- Episode no.: Series 5 Episode 3
- Directed by: Julian Amyes
- Based on: The Deep Blue Sea by Terence Rattigan
- Original air date: 17 January 1954

= The Deep Blue Sea (Sunday Night Theatre) =

"The Deep Blue Sea" is a 1954 British TV play based on the play by Terence Rattigan starring Kenneth More, reprising his role on stage.
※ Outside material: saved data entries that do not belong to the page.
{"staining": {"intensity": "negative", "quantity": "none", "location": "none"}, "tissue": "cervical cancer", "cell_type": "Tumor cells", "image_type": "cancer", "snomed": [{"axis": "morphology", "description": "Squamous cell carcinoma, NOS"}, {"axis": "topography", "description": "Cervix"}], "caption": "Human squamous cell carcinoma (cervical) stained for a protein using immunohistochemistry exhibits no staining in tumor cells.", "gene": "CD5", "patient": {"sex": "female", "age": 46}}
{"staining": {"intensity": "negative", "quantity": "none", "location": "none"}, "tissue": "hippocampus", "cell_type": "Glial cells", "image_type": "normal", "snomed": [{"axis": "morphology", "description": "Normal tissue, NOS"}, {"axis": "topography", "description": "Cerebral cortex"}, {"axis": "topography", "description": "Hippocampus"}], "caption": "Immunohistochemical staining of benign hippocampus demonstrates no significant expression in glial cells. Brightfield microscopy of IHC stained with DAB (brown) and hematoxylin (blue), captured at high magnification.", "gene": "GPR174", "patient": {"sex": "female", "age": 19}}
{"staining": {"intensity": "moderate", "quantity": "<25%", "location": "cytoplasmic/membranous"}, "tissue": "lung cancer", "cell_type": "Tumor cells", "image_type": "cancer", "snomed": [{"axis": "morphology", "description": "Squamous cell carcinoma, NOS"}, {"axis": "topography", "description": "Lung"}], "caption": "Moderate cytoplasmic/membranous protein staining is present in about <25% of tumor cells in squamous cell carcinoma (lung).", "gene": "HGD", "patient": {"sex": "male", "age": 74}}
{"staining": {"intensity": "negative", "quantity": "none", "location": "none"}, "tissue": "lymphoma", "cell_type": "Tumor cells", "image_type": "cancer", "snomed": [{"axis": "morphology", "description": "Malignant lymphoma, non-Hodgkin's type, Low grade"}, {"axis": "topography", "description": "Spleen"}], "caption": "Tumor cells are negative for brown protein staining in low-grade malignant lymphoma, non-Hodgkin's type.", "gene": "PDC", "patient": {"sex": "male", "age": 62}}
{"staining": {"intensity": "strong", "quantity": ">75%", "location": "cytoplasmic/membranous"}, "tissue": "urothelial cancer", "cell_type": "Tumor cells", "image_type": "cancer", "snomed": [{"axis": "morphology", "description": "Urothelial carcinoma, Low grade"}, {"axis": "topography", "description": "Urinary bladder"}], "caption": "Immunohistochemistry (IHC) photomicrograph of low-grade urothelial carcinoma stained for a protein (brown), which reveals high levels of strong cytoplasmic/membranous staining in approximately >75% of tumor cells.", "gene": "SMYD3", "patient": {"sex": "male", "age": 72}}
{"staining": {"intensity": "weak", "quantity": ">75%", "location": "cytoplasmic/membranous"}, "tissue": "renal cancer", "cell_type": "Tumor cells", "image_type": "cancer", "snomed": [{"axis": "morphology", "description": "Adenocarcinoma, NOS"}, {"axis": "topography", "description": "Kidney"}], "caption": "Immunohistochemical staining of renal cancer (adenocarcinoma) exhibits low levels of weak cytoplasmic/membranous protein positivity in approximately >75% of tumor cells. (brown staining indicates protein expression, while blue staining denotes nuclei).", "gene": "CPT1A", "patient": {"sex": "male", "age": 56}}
it was performed twice, first on 17 January 1954 and again on the 21st, as part of Sunday Night Theatre.

==Cast==
- Googie Withers as	Hester Collier
- Kenneth More as Freddie Page
- Peter Illing as Mr. Miller
- Robert Harris as Sir William Collyer
- Raymond Francis as Jackie Jackson
- Dandy Nichols as Mrs. Elton
- David Aylmer as Philip Welch
- Gillian Lutyens as Ann Welch

==Reception==
The program was popular and seen by 11 million people.

The Birmingham Mail called it "one of those rare productions that are utterly sure of themselves." The Evening Standard called it "sensitive and efficient." The Evening Standard said "it is difficult to find words to praise it enough."

More later played the role again in a 1955 film version. He was happier with this version of the play than the feature film version.